_DOCUMENT PASSAGE_:
A must if you edit vid file on your NAS.
 
Would love to have 10G at home, but switches are still too expensive (I need a 16 port model). I guess I could get a 8 port 10G switch and keep the 1G 16 port model, still expensive
 
not today or tomorrow but some day, but then I don't have the demands some other people do
 
If I built a house now I would absolutely go for 10GbE, but just me in my apartment no particular interest.
 
I voted NO I don't care much, but my motherboard has it...:cool:
For future uses then? :D
 
For now, 2.5Gbit/s is getting there on the motherboard market, yet there are no inexpensive switches to follow.

While I would be glad to see NIC that are even faster than 2.5Gbit/s installed at the same cost, as long as there is no cheap external hardware to allow those speeds, it's kind of pointless.
 
Shizz, maybe if I weren't a peasant on a 100-base home network comprising mostly secondhand or salvaged equipment tied together with string, bubblegum and hope.
 
I'd love 10G now but like Wizzard said even if the NICs get cheap a decent switch with at least 16 ports for use to wire a home isn't...

Honestly I'm just happy we even still get wired Ethernet since seems like avg customer is all about Wireless for everything. Like urgh no some of us still like wires.

(but I totally get if you don't own your home, where you can't drill walls but still)
 
Are you guys just not interested in old gear? Or just like it from brands you can find at Walmart? Serious question. 10G has been around far longer than 2.5/5 and you can get single mellanox cards far cheaper on something like eBay, than the fancy anodized red asus cards. Likewise you can get Cisco broadcom, HP, etc etc etc 10G sfp and Ethernet switches for a few hundred. Which is on par in price with most ubiquity or mikrotik stuff.

I have seen an odd amount of hate on the forums for the better part of a year on 10G networking in general but I can’t help but wonder if it stems from simple ignorance, maybe unwillingness to believe it is a viable option, or maybe they just see a name like “Arista” and get nervous.
 
Are you guys just not interested in old gear? Or just like it from brands you can find at Walmart? Serious question. 10G has been around far longer than 2.5/5 and you can get single mellanox cards far cheaper on something like eBay, than the fancy anodized red asus cards. Likewise you can get Cisco broadcom, HP, etc etc etc 10G sfp and Ethernet switches for a few hundred. Which is on par in price with most ubiquity or mikrotik stuff.

I have seen an odd amount of hate on the forums for the better part of a year on 10G networking in general but I can’t help but wonder if it stems from simple ignorance, maybe unwillingness to believe it is a viable option, or maybe they just see a name like “Arista” and get nervous.
Hi,
Can't say for others but 10g means nothing if I don't network or if my isp is just silly expensive for it
So not sure there is any hate it's just simply not needed think you took a large leap on the hate bit here.

_DATA SUPPLIED_:
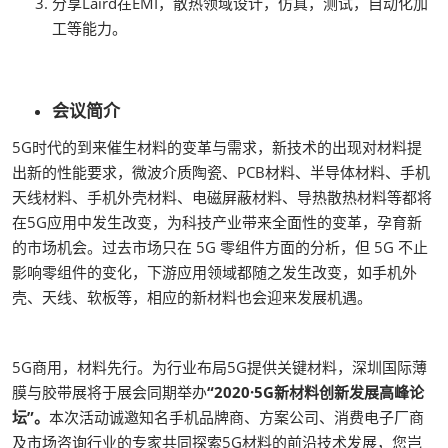
分享Laird在EMI，散热领域设计，仿真，测试，自动化加
工等能力。
会议简介
5G时代的到来催生材料的变革与需求，新技术的出现对材料提
出新的性能要求，微波介质陶瓷、PCB材料、半导体材料、手机
天线材料、手机外壳材料、电磁屏蔽材料、导热散热材料等都将
在5G应用中发生改变，为科技产业带来全面性的变革，孕育新
的市场机会。过去市场只在 5G 零组件方面的分析，但 5G 不止
影响零组件的变化，下游应用领域都随之发生改变，如手机外
壳、天线、软板等，相应的新材料也会迎来发展机遇。
5G商用，材料先行。为行业布局5G提供关键材料，深圳国际薄
膜与胶带展将于展会同期举办
“2020·5G新材料创新发展高峰论
坛”。
本次活动诚邀知名手机品牌商、方案公司、消费电子厂商
及市场咨询行业的专家共同探索5G材料的前沿技术发展，您岂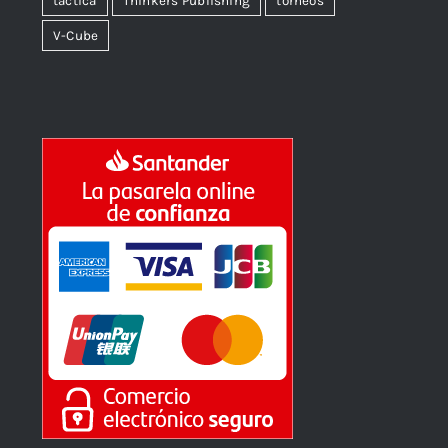
tactica
Thinkers Publishing
torneos
V-Cube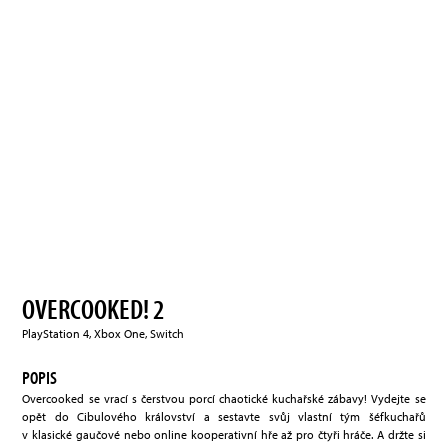
OVERCOOKED! 2
PlayStation 4, Xbox One, Switch
POPIS
Overcooked se vrací s čerstvou porcí chaotické kuchařské zábavy! Vydejte se
opět do Cibulového království a sestavte svůj vlastní tým šéfkuchařů
v klasické gaučové nebo online kooperativní hře až pro čtyři hráče. A držte si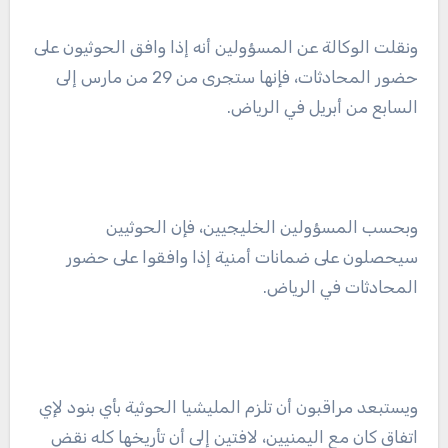
ونقلت الوكالة عن المسؤولين أنه إذا وافق الحوثيون على
حضور المحادثات، فإنها ستجرى من 29 من مارس إلى
السابع من أبريل في الرياض.
وبحسب المسؤولين الخليجيين، فإن الحوثيين
سيحصلون على ضمانات أمنية إذا وافقوا على حضور
المحادثات في الرياض.
ويستبعد مراقبون أن تلزم المليشيا الحوثية بأي بنود لإي
اتفاق كان مع اليمنيين، لافتين إلى أن تأريخها كله نقض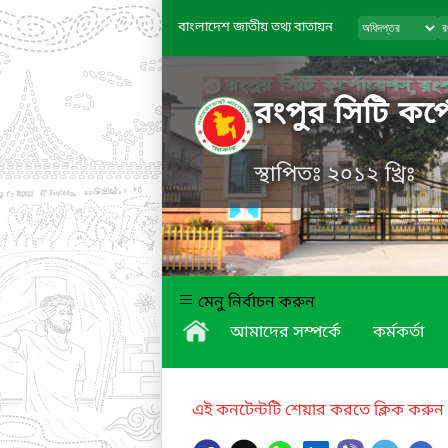
বাংলাদেশ জাতীয় তথ্য বাতায়ন
রংপুর সিটি কর্
স্থাপিতঃ ২০১২ খ্রিঃ
মেনু নির্বাচন করুন
আমাদের সম্পর্কে
কর্মকর্তা
এই কনটেন্টটি শেয়ার করতে ক্লিক করুন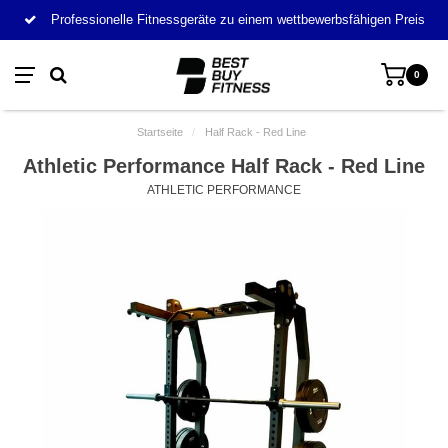
Professionelle Fitnessgeräte zu einem wettbewerbsfähigen Preis
0
Startseite
/
Half Rack - Red Line
Athletic Performance Half Rack - Red Line
ATHLETIC PERFORMANCE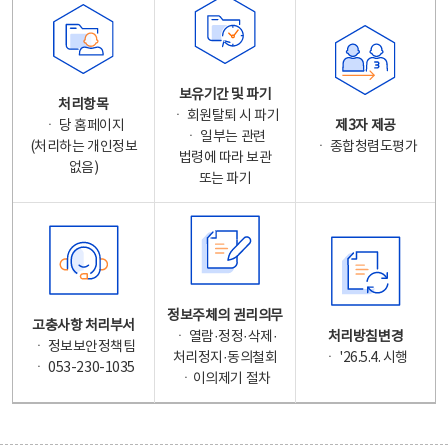
보유기간 및 파기
처리항목
ㆍ 회원탈퇴 시 파기
ㆍ 당 홈페이지
제3자 제공
ㆍ 일부는 관련
(처리하는 개인정보
ㆍ 종합청렴도평가
법령에 따라 보관
없음)
또는 파기
정보주체의 권리의무
고충사항 처리부서
ㆍ 열람·정정·삭제·
처리방침변경
ㆍ 정보보안정책팀
처리정지·동의철회
ㆍ '26.5.4. 시행
ㆍ 053-230-1035
ㆍ이의제기 절차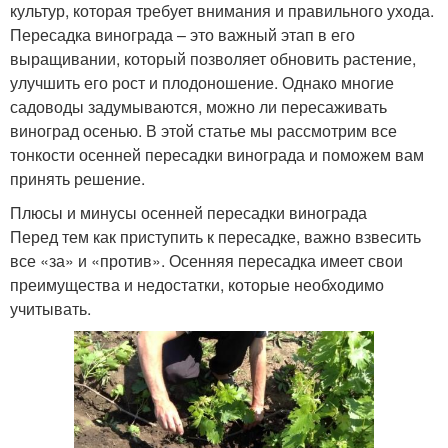
культур, которая требует внимания и правильного ухода.
Пересадка винограда – это важный этап в его
выращивании, который позволяет обновить растение,
улучшить его рост и плодоношение. Однако многие
садоводы задумываются, можно ли пересаживать
виноград осенью. В этой статье мы рассмотрим все
тонкости осенней пересадки винограда и поможем вам
принять решение.
Плюсы и минусы осенней пересадки винограда
Перед тем как приступить к пересадке, важно взвесить
все «за» и «против». Осенняя пересадка имеет свои
преимущества и недостатки, которые необходимо
учитывать.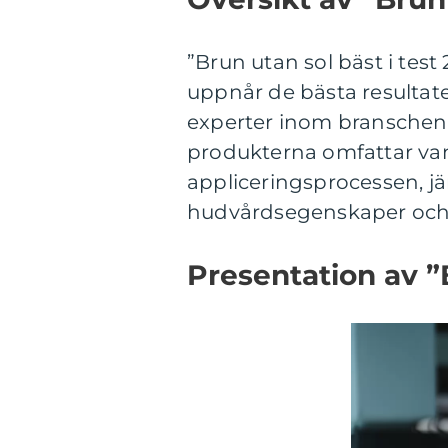
”Brun utan sol bäst i tes
uppnår de bästa resulta
experter inom branschen.
produkterna omfattar van
appliceringsprocessen, jä
hudvårdsegenskaper och n
Presentation av ”B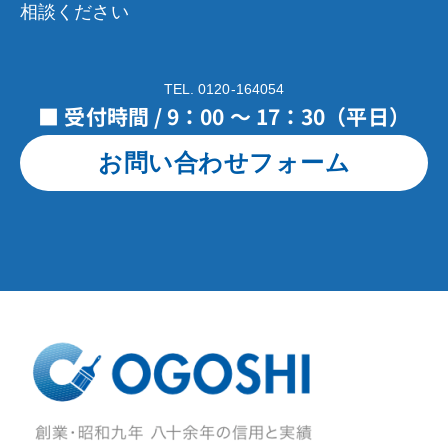
相談ください
TEL. 0120-164054
■ 受付時間 / 9：00 ～ 17：30（平日）
お問い合わせフォーム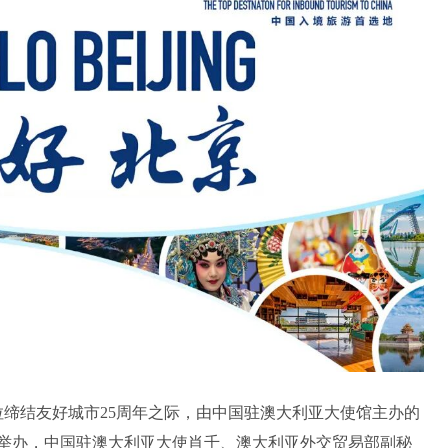
拉缔结友好城市25周年之际，由中国驻澳大利亚大使馆主办的
满举办，中国驻澳大利亚大使肖千、澳大利亚外交贸易部副秘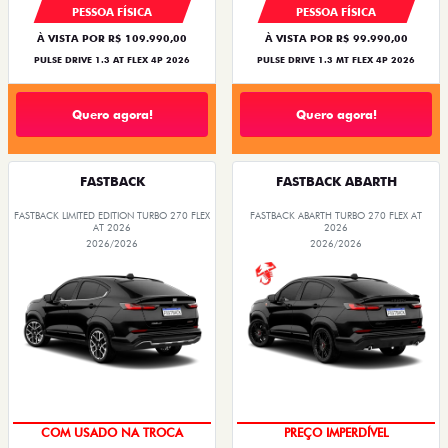
PESSOA FÍSICA
PESSOA FÍSICA
À VISTA POR R$ 109.990,00
À VISTA POR R$ 99.990,00
PULSE DRIVE 1.3 AT FLEX 4P 2026
PULSE DRIVE 1.3 MT FLEX 4P 2026
Quero agora!
Quero agora!
FASTBACK
FASTBACK ABARTH
FASTBACK LIMITED EDITION TURBO 270 FLEX
FASTBACK ABARTH TURBO 270 FLEX AT
AT 2026
2026
2026/2026
2026/2026
TAXA ZERO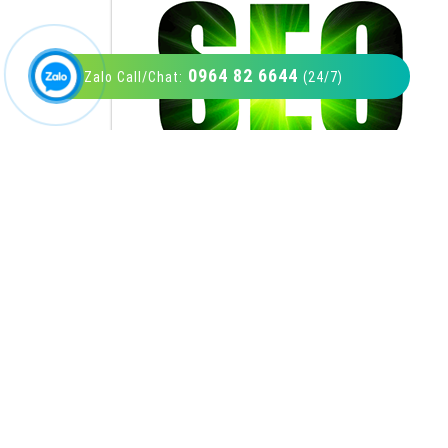
0964 82 6644
Zalo Call/Chat:
(24/7)
VietAds với đội ngũ SEOer giàu kinh nghiệm
được đào tạo bài bản tại các trung tâm SEO
lớn như: Litado, Inet, Vietmoz, Vinalink
XEM CHI TIẾT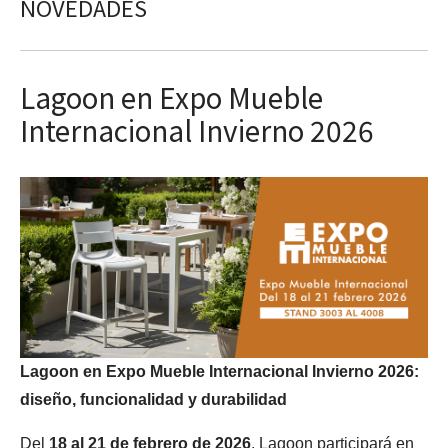
NOVEDADES
Lagoon en Expo Mueble
Internacional Invierno 2026
Lagoon en Expo Mueble Internacional Invierno 2026:
diseño, funcionalidad y durabilidad
Del
18 al 21 de febrero de 2026
, Lagoon participará en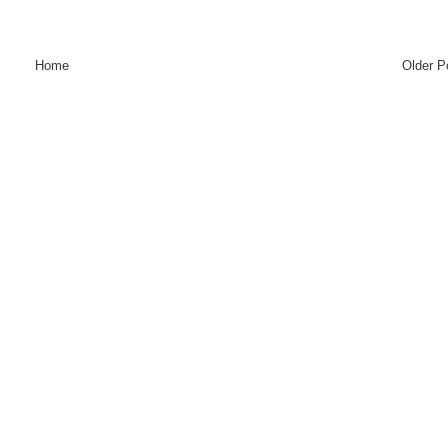
Home
Older P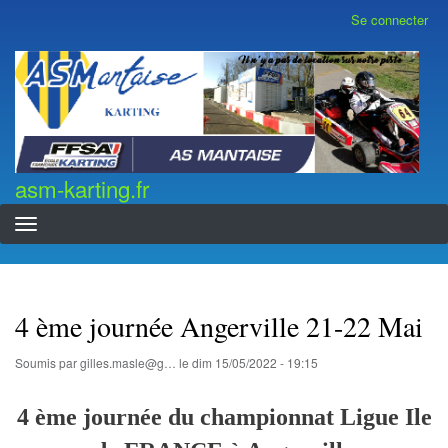
Aller
Se connecter
Menu
au
du
contenu
compte
asm-karting.fr
de
principal
l'utilisateur
asm-karting.fr
4 ème journée Angerville 21-22 Mai
Soumis par
gilles.masle@g…
le
dim 15/05/2022 - 19:15
4 ème journée du championnat Ligue Ile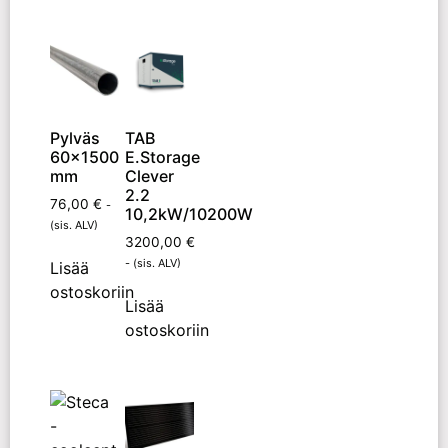
Pylväs
TAB
60×1500
E.Storage
mm
Clever
2.2
76,00
€
-
10,2kW/10200W
(sis. ALV)
3200,00
€
- (sis. ALV)
Lisää
ostoskoriin
Lisää
ostoskoriin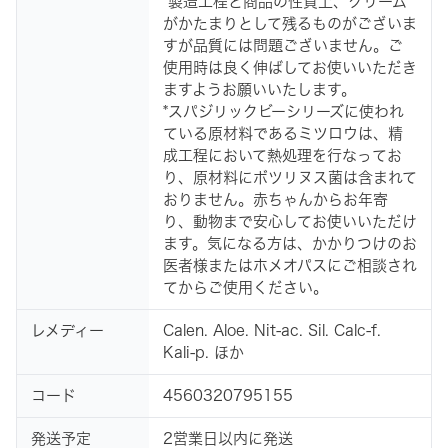
*製造工程と商品の性質上、クリーム
がかたまりとして残るものがございま
すが品質には問題ございません。ご
使用時は良く伸ばしてお使いいただき
ますようお願いいたします。
*スパジリックビーシリーズに使われ
ている原材料であるミツロウは、精
成工程において熱処理を行なってお
り、原材料にボツリヌス菌は含まれて
おりません。赤ちゃんからお年寄
り、動物まで安心してお使いいただけ
ます。気になる方は、かかりつけのお
医者様またはホメオパスにご相談され
てからご使用ください。
レメディー
Calen. Aloe. Nit-ac. Sil. Calc-f.
Kali-p. ほか
コード
4560320795155
発送予定
2営業日以内に発送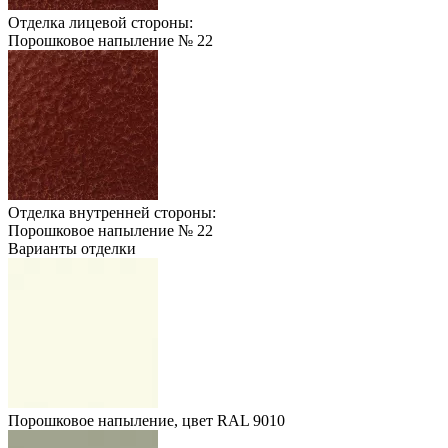
Отделка лицевой стороны:
Порошковое напыление № 22
Отделка внутренней стороны:
Порошковое напыление № 22
Варианты отделки
Порошковое напыление, цвет RAL 9010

_ASSIGNED TASK 1_:
Answer these about the forum thread on 10G home networking:
(a) How many ports does the poster who would love 10G at home say their switch needs?
(b) What network speed is described as "getting there on the motherboard market"?
(c) What are the "single" cards that one poster says can be bought far cheaper on eBay than the anodized red Asus cards?
_ASSIGNED TASK 2_: Reproduce everything in the forum thread on 10G home networking from "I voted NO I" down to "switches to follow.".
_ASSIGNED TASK 3_: Go on with the forum thread on 10G home networking from the point where it stops.
The records are separate material, unconnected to the forum thread on 10G home networking.

_TASK RESULT 1_:
(a) 16 ports.
(b) 2.5Gbit/s.
(c) Mellanox cards.

_TASK RESULT 2_:
I voted NO I don't care much, but my motherboard has it...:cool:
For future uses then? :D
 
For now, 2.5Gbit/s is getting there on the motherboard market, yet there are no inexpensive switches to follow.

_TASK RESULT 3_:
I'm starting to build a home server, and already can see the benefits of faster intra home connections. Not that I'm gonna use 10G, but it would be nice.
 
My main PC is on Wifi (WiFi 6) and the main bottleneck when transferring to and from my NAS is the 1Gb Nic in the server, not my WiFi
So yep, 10Gb would be great for NAS usage.
 
That's a helluva lot faster than my PC! :laugh: I literally couldn't ever max it out. Nowhere near.

Therefore, I'll pass on it for now. I voted indifferent.
 
Ethernet seems to have hit a roadblock.

We went from 100mbit to gigabit to the point that now gigabit is standard and obtainable at similar costs to what 100mbit was, but 2.5gbit and 10gbit have a price premium that wont go away.

The problem of course to upgrade you have to upgrade both endpoints, and any intermediate switches, I analysed the cost and felt it was too expensive for little practical gain. Most of my transfers to my NAS would be bottlenecked by the HDD on my PC only slightly above gigabit capacity. I also only very recently setup my NAS. So 10gbit wouldnt offer me much of a practical improvement. Hence I voted indifferent, its an upgrade I would have done if the prices dropped to reasonable levels.

Are you guys just not interested in old gear? Or just like it from brands you can find at Walmart? Serious question. 10G has been around far longer than 2.5/5 and you can get single mellanox cards far cheaper on something like eBay, than the fancy anodized red asus cards. Likewise you can get Cisco broadcom, HP, etc etc etc 10G sfp and Ethernet switches for a few hundred. Which is on par in price with most ubiquity or mikrotik stuff.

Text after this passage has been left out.